Personal bankruptcies continued at a record pace in the 12 months ended June 30 as Americans struggled with the debt they took on in the 1990s.
The American Bankruptcy Institute said Monday that personal bankruptcy filings totaled 1,613,097 — an all-time high for any 12-month period. The figure was up 10 percent from the 1,466,105 cases filed in the 12-month period that ended June 30, 2002.
The institute, which is based in Alexandria, Va., is an association of bankruptcy judges, lawyers and experts. It analyzes bankruptcy data from the Administrative Office of the U.S. Courts.

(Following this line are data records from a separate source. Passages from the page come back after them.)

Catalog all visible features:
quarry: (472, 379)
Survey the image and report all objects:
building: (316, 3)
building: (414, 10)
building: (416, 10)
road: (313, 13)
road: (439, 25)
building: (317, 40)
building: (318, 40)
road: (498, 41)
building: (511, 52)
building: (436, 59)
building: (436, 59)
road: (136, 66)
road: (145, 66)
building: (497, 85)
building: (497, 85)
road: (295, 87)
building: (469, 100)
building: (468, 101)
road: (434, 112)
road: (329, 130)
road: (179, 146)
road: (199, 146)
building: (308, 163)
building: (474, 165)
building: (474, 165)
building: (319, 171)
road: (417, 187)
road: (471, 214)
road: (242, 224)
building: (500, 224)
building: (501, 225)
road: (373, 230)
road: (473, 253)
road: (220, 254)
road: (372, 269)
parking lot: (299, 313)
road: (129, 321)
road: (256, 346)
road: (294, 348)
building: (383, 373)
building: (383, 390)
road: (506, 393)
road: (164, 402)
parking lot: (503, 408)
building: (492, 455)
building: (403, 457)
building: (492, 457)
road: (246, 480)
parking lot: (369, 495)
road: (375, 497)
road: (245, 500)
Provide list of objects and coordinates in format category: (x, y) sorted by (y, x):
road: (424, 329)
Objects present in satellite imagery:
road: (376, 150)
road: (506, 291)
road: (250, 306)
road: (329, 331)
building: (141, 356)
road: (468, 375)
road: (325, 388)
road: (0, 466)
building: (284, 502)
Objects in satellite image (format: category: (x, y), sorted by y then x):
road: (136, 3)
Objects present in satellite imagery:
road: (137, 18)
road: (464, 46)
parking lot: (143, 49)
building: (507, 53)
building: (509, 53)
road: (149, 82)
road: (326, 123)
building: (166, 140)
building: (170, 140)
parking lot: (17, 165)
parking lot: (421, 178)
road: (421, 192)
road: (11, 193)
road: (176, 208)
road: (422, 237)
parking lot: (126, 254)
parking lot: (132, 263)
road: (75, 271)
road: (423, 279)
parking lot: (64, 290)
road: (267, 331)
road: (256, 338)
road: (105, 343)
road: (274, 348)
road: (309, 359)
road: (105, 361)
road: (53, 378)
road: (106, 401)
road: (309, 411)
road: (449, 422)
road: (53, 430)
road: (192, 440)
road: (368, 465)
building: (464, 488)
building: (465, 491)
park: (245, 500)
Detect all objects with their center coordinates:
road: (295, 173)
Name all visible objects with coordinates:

Samuel J. Gerdano, executive director of the institute, said that the main reason for the surge was consumers’ growing debt.
“The latest bankruptcy record reflects the continuing hangover from the binge consumer spending and consumption of the late 1990s,” Gerdano said in a statement accompanying the figures. “Consumers, aided by historic low interest rates, helped make the last recession a shallow one, but at the cost of adding to already high household debt burdens.

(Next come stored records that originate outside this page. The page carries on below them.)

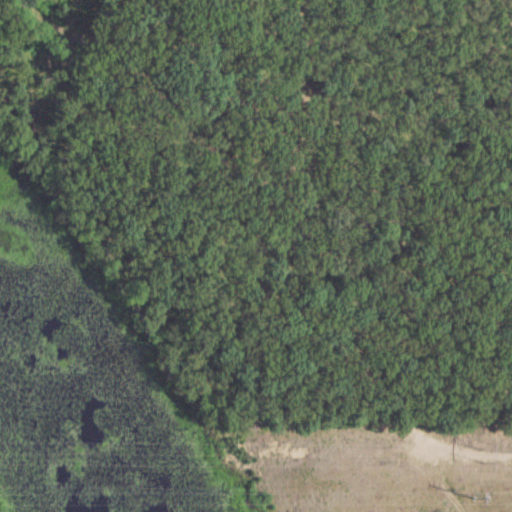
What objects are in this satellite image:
power tower: (483, 455)
power tower: (471, 499)
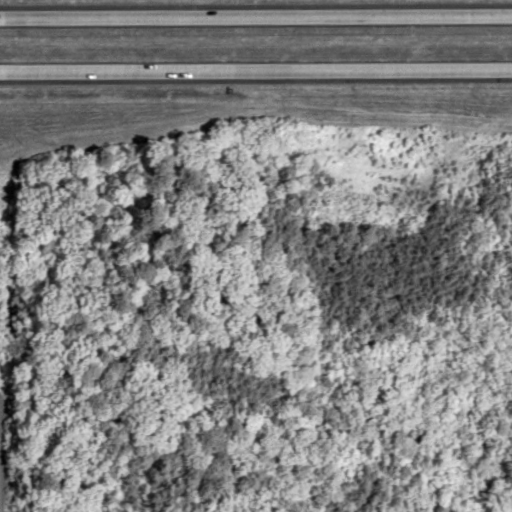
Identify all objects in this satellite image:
road: (256, 14)
road: (256, 78)
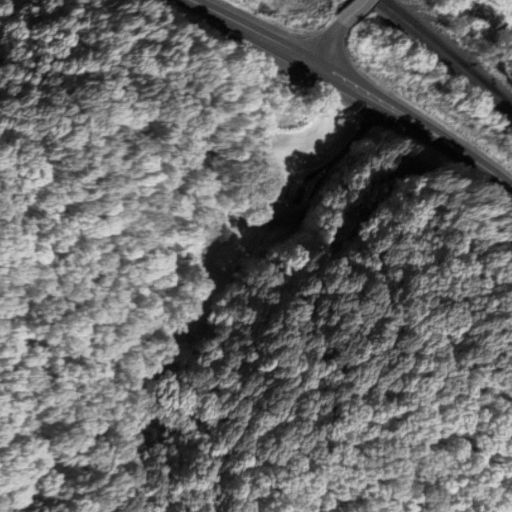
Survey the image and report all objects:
road: (350, 12)
road: (494, 41)
road: (327, 43)
railway: (448, 51)
railway: (442, 57)
road: (355, 86)
road: (346, 148)
building: (283, 212)
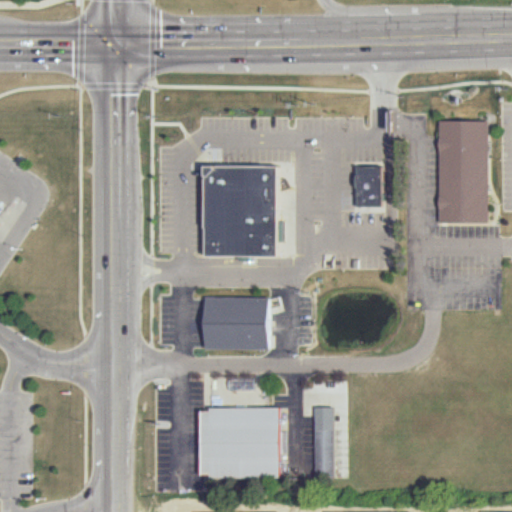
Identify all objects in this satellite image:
road: (25, 4)
road: (25, 4)
road: (375, 18)
road: (124, 23)
road: (127, 29)
road: (468, 34)
road: (212, 43)
traffic signals: (125, 46)
road: (39, 88)
road: (290, 88)
road: (151, 128)
road: (125, 157)
building: (466, 171)
building: (468, 171)
building: (371, 185)
building: (374, 186)
road: (26, 205)
building: (2, 206)
building: (3, 210)
building: (247, 211)
building: (249, 211)
road: (333, 226)
road: (180, 231)
road: (0, 243)
road: (466, 243)
road: (455, 287)
road: (81, 298)
road: (289, 316)
building: (240, 322)
building: (242, 323)
road: (411, 356)
road: (59, 362)
road: (125, 390)
road: (11, 430)
parking lot: (15, 437)
building: (243, 442)
building: (247, 443)
building: (329, 446)
crop: (340, 509)
crop: (156, 510)
road: (91, 512)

“This can lead borrowers to consider bankruptcy as a solution to their debt problems.”
The institute said that business bankruptcy filings fell in the 12 months ended June 30. Business filings totaled 37,182, down more than 5 percent from 39,201 in 2002, it said. Business bankruptcies also had declined in the 12 months ended March 30.
A total of 440,257 bankruptcy petitions were filed in the April-June period, surpassing the previous record of 412,968 cases in the first quarter of 2003.